Au début de sa période dite du « retour à Freud », Jacques Lacan porte son attention sur le rôle que joue le surmoi dans la seconde topique freudienne338. Pourtant, au fur et à mesure de son enseignement, le concept de surmoi va laisser place à un concept plus large : l’Autre. Michel Poizat souligne cette évolution conceptuelle lorsqu’il écrit :

‘Avec Lacan, c’est d’une tout autre instance placée dans un tout autre rapport avec le sujet qu’il s’agit : un rapport de totale sujétion vis-à-vis d’une Altérité – et d’une autorité – absolue, totalitaire, qui prend en effet dans le cadre de cette relation, valeur véritablement de puissance de vie ou de mort sur le sujet. Cet Autre prend certes souvent visage maternel, puisque c’est, quand même, à la mère que l’“infans”, entièrement dépendant de l’Autre pour subvenir à ses besoins, a le plus souvent affaire dans le cadre de cette relation de vie ou de mort. Mais il faut se garder d’en faire un attribut spécifiquement maternel. (Poizat, 2001 : 139)’

Cette dernière remarque de Michel Poizat est capitale puisqu’elle met en évidence l’ingéniosité de ce concept lacanien qui, en éludant de spécifier ce qu’il désigne, nous rappelle que les « “pères” et les “mères” dans la théorie analytique désignent avant tout des lieux et des fonctions dans une structure » (Poizat, 2001 : 115). C’est d’ailleurs pour cette raison qu’il n’y a « nulle contradiction à ce que ce soit, selon Lacan ou Mélanie Klein, une instance mise du côté de la mère […] qui vienne occuper la même position que celle que, dans le mythe de Totem et tabou, Freud représente par le “père” de la horde primitive » (Poizat, 2001 : 115). En effet, le père primitif et la mère dévorante ont un point commun : ils occupent tous deux la place de l’Autre.

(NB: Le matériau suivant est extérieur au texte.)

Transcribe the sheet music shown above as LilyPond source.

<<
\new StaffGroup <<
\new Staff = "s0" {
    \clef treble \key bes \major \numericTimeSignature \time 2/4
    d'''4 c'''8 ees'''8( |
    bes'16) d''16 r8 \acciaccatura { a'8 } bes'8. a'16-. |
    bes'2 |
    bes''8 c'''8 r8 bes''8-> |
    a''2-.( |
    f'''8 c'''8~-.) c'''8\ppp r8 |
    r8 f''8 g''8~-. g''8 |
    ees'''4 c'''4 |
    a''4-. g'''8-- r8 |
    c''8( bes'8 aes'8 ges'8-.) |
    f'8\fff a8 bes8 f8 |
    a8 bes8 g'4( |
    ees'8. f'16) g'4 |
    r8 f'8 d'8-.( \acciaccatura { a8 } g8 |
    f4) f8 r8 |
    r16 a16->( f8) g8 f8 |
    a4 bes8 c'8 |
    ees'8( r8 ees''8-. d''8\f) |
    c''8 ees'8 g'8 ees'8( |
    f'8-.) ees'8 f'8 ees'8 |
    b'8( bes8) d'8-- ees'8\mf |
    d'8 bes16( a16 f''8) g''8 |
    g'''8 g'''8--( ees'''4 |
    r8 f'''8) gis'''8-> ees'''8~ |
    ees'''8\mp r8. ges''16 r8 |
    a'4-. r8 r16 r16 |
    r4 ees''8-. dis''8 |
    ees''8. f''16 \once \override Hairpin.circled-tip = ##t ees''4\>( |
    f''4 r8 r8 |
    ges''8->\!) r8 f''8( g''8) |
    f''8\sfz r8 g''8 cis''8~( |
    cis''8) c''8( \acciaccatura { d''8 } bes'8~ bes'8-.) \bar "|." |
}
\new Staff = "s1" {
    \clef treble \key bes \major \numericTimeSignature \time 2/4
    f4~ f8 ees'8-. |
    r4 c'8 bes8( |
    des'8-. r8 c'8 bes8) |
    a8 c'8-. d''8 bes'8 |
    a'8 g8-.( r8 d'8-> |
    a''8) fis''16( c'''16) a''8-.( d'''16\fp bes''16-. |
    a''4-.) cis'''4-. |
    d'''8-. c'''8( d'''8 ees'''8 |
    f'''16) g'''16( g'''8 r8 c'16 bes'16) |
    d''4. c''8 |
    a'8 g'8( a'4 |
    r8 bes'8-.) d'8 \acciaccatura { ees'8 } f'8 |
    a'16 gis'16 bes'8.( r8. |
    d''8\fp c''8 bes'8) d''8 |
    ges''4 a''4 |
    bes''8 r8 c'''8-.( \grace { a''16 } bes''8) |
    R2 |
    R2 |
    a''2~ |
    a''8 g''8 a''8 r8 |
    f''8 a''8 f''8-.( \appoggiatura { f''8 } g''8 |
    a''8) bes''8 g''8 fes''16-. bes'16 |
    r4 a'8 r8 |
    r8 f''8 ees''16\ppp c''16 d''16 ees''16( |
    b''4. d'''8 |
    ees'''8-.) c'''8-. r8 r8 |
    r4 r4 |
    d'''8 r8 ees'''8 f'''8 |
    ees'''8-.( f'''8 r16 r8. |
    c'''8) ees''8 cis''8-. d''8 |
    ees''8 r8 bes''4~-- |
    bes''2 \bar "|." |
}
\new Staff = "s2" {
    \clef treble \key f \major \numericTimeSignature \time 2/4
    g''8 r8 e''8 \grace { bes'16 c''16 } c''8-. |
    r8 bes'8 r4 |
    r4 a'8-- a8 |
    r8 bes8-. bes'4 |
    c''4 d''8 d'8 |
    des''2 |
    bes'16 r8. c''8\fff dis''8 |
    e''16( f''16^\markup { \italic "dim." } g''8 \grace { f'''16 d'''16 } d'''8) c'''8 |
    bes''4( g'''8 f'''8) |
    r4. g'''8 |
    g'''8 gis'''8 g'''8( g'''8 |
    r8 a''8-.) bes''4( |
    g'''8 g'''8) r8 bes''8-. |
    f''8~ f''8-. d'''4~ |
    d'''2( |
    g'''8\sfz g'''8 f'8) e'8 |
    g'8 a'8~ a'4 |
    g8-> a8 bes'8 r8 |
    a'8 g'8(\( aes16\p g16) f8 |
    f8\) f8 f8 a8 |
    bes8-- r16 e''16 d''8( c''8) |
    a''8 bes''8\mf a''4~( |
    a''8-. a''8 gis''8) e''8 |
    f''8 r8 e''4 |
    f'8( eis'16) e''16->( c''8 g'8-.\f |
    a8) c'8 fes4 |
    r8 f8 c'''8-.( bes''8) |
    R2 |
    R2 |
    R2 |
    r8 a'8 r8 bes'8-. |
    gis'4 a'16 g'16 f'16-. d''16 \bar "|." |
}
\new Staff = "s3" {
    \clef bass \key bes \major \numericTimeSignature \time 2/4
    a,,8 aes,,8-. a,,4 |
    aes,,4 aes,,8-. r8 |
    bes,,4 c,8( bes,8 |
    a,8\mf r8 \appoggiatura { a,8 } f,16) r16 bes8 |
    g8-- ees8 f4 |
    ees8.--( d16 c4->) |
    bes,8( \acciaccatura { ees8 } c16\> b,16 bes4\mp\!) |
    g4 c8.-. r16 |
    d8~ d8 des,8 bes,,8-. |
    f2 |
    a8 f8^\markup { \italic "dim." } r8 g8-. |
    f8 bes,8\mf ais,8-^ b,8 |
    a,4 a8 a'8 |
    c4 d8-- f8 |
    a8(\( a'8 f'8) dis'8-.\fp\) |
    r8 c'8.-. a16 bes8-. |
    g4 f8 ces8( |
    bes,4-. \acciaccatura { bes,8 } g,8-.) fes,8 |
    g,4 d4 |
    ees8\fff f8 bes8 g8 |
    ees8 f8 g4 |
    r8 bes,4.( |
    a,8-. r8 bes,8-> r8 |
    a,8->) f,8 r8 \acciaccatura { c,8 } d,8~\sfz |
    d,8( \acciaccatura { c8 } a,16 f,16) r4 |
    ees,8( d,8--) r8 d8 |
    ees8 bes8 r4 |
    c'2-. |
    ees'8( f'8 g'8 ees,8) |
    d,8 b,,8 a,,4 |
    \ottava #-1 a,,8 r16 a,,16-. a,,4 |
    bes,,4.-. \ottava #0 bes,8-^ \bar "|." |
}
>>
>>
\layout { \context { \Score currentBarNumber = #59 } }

Ce détour par l’hypnose n’a donc pas été vain puisqu’il nous a permis d’organiser en concepts la dynamique de la fascination et, partant, de mieux comprendre son fonctionnement. De même que, comme le souligne Freud, l’hypnotiseur a pris la place de l’idéal du moi aux yeux de l’hypnotisé, de même celui ou celle qui fascine incarne, pour le sujet fasciné, une figure de l’Autre. Ainsi, dans le cadre de la pulsion invocante, c’est la voix de l’Autre qui fascine le sujet, c’est-à-dire la voix qui a trait au père primitif (le schofar339) ou à la mère archaïque (les sirènes), la voix de celui ou celle qui se situe à la place de l’Autre pour un sujet donné. Or, la personne qui occupe cette position est souvent l’objet de l’amour ou de la haine du sujet.

Notes
331.

Voir à ce sujet : Sigmund Freud, L’interprétation des rêves (1900), (Paris, Presses Universitaires de France, 1999), p. 460.

332.

Sigmund Freud, « Psychologie des foules et analyse du moi » (1921), Essais de psychanalyse, (Paris, Payot, 2001), p. 199.

333.

Ibidem, p. 216.

334.

Sigmund Freud, « Psychologie des foules et analyse du moi », Essais de psychanalyse, (Paris, Payot, 2001), p. 199.

335.

Michel Poizat, Vox populi, vox Dei, (Paris, Métailié, 2001), p. 163. Les références à cet ouvrage seront désormais indiquées sous la forme suivante : (Poizat, 2001 : 163).

336.

Sigmund Freud, « Le moi et le ça » (1923), Essais de psychanalyse, (Paris, Payot, 2001), p. 274.

337.

Ibidem.

338.

Voir à ce sujet ce que dit Jacques Lacan dans le Séminaire I, (Lacan, 1998a : 289-290, 303-309).

339.

Voir à ce sujet les remarques de Lacan dans le Séminaire X à propos des analyses de Theodor Reik, (Lacan, 2004 : 295). Voir également annexe n°2, p. 428.